An entry in Chance News 63 presented a Science News article by Tom Siegfried. The article, which focuses on statistics used in the medical field, may be found here and is worth some elaboration; be sure to read the comments reacting to what Siegfried writes. There you will find mention of circumcision, condoms, defense of statistics in medicine, praise for the author, condemnation of the author--and somehow, reference to Scott Reuben, who faked data for Pfizer and Merck (see Serious medical fraud in Chance News 45).

Siegfried’s main contention is that despite its prevalence in the medical sphere (and dominance elsewhere as well), Fisher’s p-value approach is inadequate and misleading at best. Because of this “p-value mania,” Siegfried quotes two researchers who claim “that in modern [medical] research, false findings may be the majority or even the vast majority of published research claims,” and “There are more false claims made in the medical literature than anybody appreciates,” respectively.

Criticism of p-value is hardly new. Put “criticism of p-value” into a browser and you will get 4,520,000 hits, many of which are more informative than Siegfried’s article. Try The P-value, devalued from the International Journal of Epidemiology as an example.

Discussion

1. To see why critics of p-value say it is the wrong-way round, consider Prob ( brown eyes | Costa Rican) and Prob (Costa Rican | brown eyes). Compare with Prob (data | Null Hypothesis is true) and Prob (Null Hypothesis is true | data). For an interesting illustration of the difference between these conditional probabilities regarding the O.J. Simpson murder case see Steven Strogatz’s NYT article (25 April 2010).

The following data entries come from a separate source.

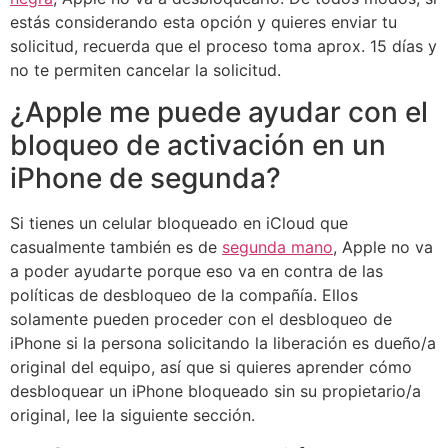
estás considerando esta opción y quieres enviar tu
solicitud, recuerda que el proceso toma aprox. 15 días y
no te permiten cancelar la solicitud.
¿Apple me puede ayudar con el
bloqueo de activación en un
iPhone de segunda?
Si tienes un celular bloqueado en iCloud que
casualmente también es de
segunda mano
, Apple no va
a poder ayudarte porque eso va en contra de las
políticas de desbloqueo de la compañía. Ellos
solamente pueden proceder con el desbloqueo de
iPhone si la persona solicitando la liberación es dueño/a
original del equipo, así que si quieres aprender cómo
desbloquear un iPhone bloqueado sin su propietario/a
original, lee la siguiente sección.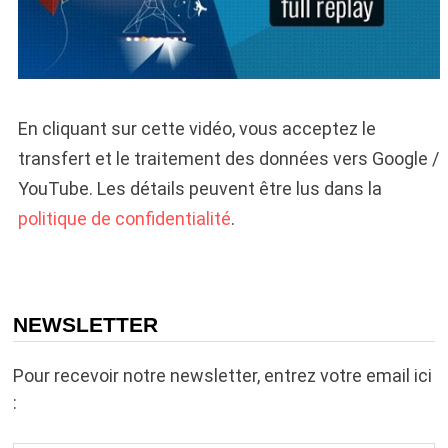
En cliquant sur cette vidéo, vous acceptez le
transfert et le traitement des données vers Google /
YouTube. Les détails peuvent être lus dans la
politique de confidentialité
.
NEWSLETTER
Pour recevoir notre newsletter, entrez votre email ici
: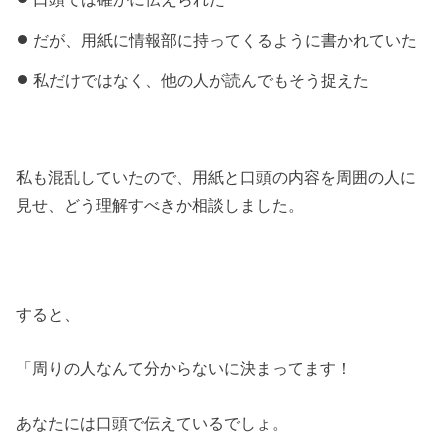
だが、用紙に情報部に持ってくるように書かれていた
私だけではなく、他の人が読んでもそう捉えた
私も混乱していたので、用紙と口頭の内容を周囲の人に
見せ、どう理解すべきか相談しました。
すると、
「周りの人なんて分からないに決まってます！
あなたには口頭で伝えているでしょ。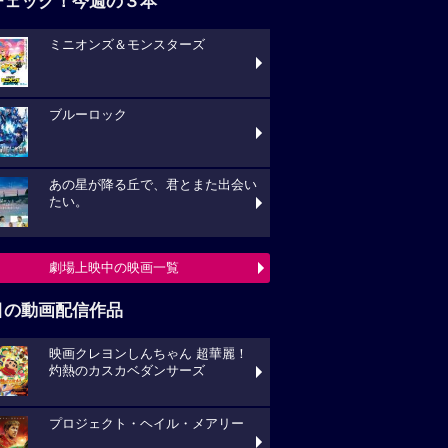
チェック！今週の３本
ミニオンズ＆モンスターズ
ブルーロック
あの星が降る丘で、君とまた出会い
たい。
劇場上映中の映画一覧
目の動画配信作品
映画クレヨンしんちゃん 超華麗！
灼熱のカスカベダンサーズ
プロジェクト・ヘイル・メアリー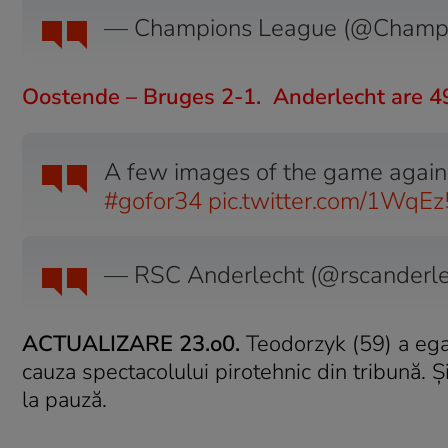
— Champions League (@Champ
Oostende – Bruges 2-1. Anderlecht are 49 
A few images of the game again
#gofor34
pic.twitter.com/1WqEz
— RSC Anderlecht (@rscanderl
ACTUALIZARE 23.o0.
Teodorzyk (59) a egal
cauza spectacolului pirotehnic din tribună. 
la pauză.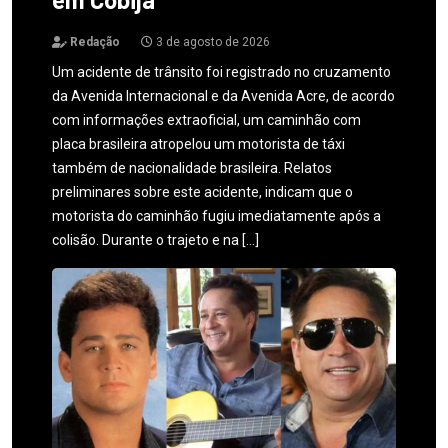
Redação
3 de agosto de 2026
Um acidente de trânsito foi registrado no cruzamento
da Avenida Internacional e da Avenida Acre, de acordo
com informações extraoficial, um caminhão com
placa brasileira atropelou um motorista de táxi
também de nacionalidade brasileira. Relatos
preliminares sobre este acidente, indicam que o
motorista do caminhão fugiu imediatamente após a
colisão. Durante o trajeto e na […]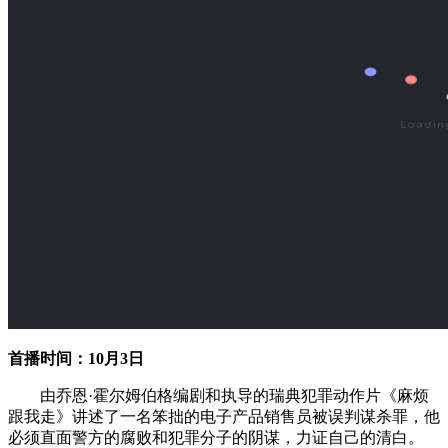
首播时间：10月3日
由乔恩·霍尔姆伯格编剧和执导的瑞典犯罪动作片《麻烦
跟我走》讲述了一名笨拙的电子产品销售员被误判谋杀罪，他
必须直面警方的腐败和犯罪分子的阴谋，力证自己的清白。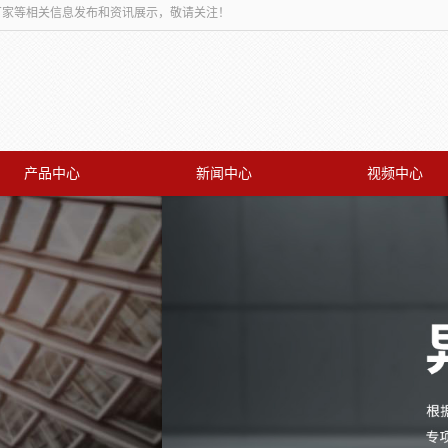
板厂家等相关信息发布和资讯展示，敬请关注！
产品中心
新闻中心
视频中心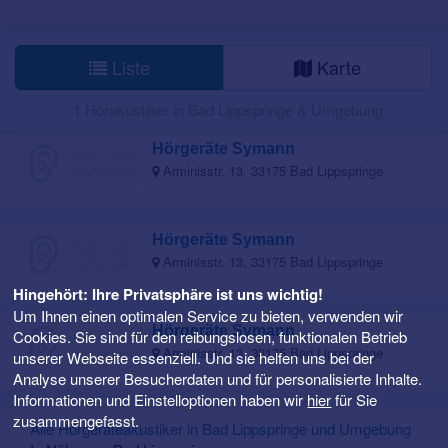
Liste
Karte
1 Hörakustiker in Bad Lippspringe & Umgebung
Hörgeräte Symann
Arminisstr. 13, 33175 Bad Lippspringe
Hörgeräte Symann
Arminisstr. 13, 33175 Bad Lippspringe
Hingehört: Ihre Privatsphäre ist uns wichtig!
Um Ihnen einen optimalen Service zu bieten, verwenden wir
Hörgeräte Symann
Cookies. Sie sind für den reibungslosen, funktionalen Betrieb
Arminisstr. 13, 33175 Bad Lippspringe
unserer Webseite essenziell. Und sie helfen uns bei der
Analyse unserer Besucherdaten und für personalisierte Inhalte.
Informationen und Einstelloptionen haben wir
hier
für Sie
zusammengefasst.
Alle Hörgeräteakustiker in Bad Lippspringe und Umgebung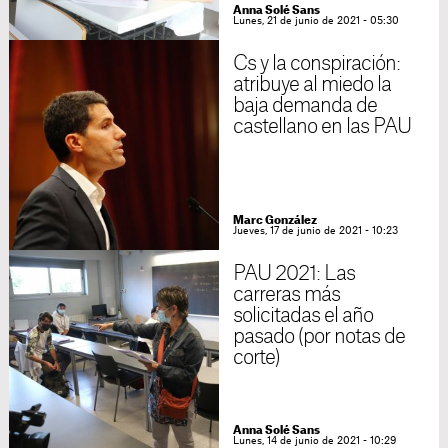
Anna Solé Sans
Lunes, 21 de junio de 2021 - 05:30
Cs y la conspiración:
atribuye al miedo la
baja demanda de
castellano en las PAU
Marc González
Jueves, 17 de junio de 2021 - 10:23
PAU 2021: Las
carreras más
solicitadas el año
pasado (por notas de
corte)
Anna Solé Sans
Lunes, 14 de junio de 2021 - 10:29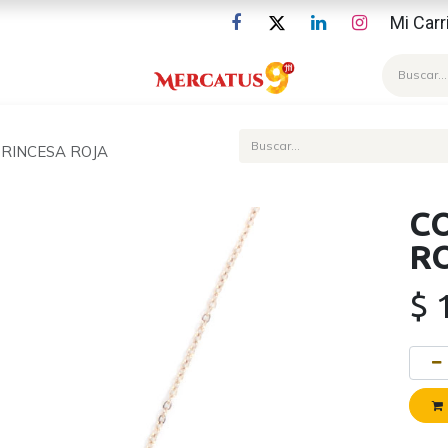
Mi Carr
Blog
RINCESA ROJA
C
R
$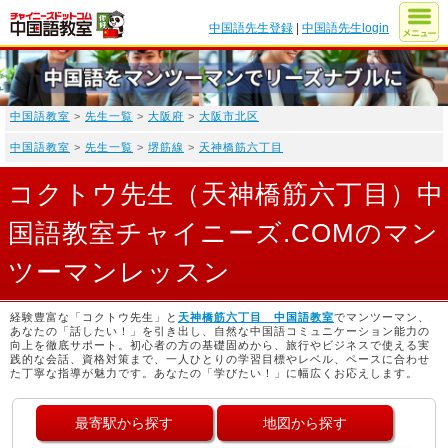
中国語先生登録
|
中国語先生login
中国語教室
>
先生一覧
>
大阪府
>
大阪市北区
中国語教室
>
先生一覧
>
堺筋線
>
天神橋筋六丁目
コクトウ先生（天神橋筋六丁目）中
国語教室チャイニーズ.COMのマン
ツーマンレッスン
経験豊富な「コクトウ先生」と
天神橋筋六丁目 中国語教室
でマンツーマン、
あなたの「話したい！」を引き出し、自然な中国語コミュニケーション能力の
向上を徹底サポート。初心者の方の基礎固めから、旅行やビジネスで使える実
践的な会話、資格対策まで、一人ひとりの学習目標やレベル、ペースに合わせ
た丁寧な指導が魅力です。あなたの「学びたい！」に幅広くお応えします。
最寄駅から探す
地図から探す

2. Critics of p-value say that the above #1 is not strong enough of a criticism because p-value deals not with “data” that actually occurred but with “data at least this extreme.” Why is this a potent criticism?

3. Siegfried rightfully refers to “randomized, controlled clinical trials that test drugs for their ability to cure or their power to harm” as the “gold standard” for medical research. “Such trials assign patients at random to receive either the substance being tested or a placebo.” However, see Judson’s NYT article, Enhancing the Placebo (3 May 2010), which discusses how non-placebo a placebo can be. What does this do to clinical trials and the gold standard?

4. Siegfried suggests that Bayesian inference is preferable to the frequentist p-value approach of Fisher. If this is so, why is it that p-value approach is so dominant, long after Fisher himself died?